What is the number of lines in the records that contain "aanpassen"? Give only that number.

[Stored items]
----------
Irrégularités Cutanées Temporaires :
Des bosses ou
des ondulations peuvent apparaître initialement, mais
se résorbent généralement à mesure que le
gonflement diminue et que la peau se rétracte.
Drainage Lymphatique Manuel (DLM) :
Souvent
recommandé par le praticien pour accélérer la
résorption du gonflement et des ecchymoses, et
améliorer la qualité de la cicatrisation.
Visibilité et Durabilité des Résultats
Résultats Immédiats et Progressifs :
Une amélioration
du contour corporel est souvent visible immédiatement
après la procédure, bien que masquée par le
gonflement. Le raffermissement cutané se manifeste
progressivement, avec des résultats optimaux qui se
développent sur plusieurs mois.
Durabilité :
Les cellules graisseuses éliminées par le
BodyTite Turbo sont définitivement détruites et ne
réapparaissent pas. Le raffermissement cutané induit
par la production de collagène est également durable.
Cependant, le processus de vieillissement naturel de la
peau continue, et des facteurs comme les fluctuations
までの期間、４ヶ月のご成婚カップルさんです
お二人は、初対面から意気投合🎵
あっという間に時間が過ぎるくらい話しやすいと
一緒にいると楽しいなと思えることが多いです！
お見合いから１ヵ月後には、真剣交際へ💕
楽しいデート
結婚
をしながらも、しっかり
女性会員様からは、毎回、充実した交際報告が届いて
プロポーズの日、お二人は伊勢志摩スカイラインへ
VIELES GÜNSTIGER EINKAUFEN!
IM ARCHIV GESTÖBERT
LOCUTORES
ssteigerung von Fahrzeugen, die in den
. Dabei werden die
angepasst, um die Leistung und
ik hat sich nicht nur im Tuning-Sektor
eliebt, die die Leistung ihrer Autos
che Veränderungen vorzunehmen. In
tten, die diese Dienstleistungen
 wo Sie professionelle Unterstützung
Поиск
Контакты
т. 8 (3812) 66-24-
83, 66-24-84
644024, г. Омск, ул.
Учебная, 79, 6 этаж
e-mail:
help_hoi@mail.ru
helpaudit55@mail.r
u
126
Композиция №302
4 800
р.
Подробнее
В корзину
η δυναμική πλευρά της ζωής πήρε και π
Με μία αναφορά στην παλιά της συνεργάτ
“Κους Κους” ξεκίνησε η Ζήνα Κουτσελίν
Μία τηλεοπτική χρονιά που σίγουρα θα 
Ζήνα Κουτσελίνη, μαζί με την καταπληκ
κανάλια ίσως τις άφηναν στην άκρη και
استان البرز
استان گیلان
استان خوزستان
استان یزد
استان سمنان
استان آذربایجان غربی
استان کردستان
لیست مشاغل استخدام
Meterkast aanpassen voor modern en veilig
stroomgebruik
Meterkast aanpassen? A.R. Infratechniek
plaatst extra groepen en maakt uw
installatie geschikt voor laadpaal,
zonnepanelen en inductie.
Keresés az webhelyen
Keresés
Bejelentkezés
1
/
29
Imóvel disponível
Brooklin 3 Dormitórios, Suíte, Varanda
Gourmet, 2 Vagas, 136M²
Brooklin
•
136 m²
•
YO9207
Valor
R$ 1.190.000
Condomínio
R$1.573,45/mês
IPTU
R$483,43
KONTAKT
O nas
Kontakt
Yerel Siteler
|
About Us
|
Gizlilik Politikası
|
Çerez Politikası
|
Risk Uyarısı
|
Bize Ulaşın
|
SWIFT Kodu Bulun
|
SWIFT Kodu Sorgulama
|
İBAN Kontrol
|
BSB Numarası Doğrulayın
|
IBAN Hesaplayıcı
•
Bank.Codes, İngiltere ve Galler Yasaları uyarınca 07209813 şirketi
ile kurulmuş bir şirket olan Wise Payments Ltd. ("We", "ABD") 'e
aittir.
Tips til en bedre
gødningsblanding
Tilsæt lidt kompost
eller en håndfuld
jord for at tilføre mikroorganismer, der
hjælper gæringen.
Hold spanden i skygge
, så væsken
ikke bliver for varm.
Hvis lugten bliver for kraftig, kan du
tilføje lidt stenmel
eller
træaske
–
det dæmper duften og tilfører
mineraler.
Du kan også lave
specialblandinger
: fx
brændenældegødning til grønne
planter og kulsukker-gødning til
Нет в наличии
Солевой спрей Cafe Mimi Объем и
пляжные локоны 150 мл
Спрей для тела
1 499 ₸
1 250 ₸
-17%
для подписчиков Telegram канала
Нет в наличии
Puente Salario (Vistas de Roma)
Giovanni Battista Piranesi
----------
** RESULT OF THE TASK **
2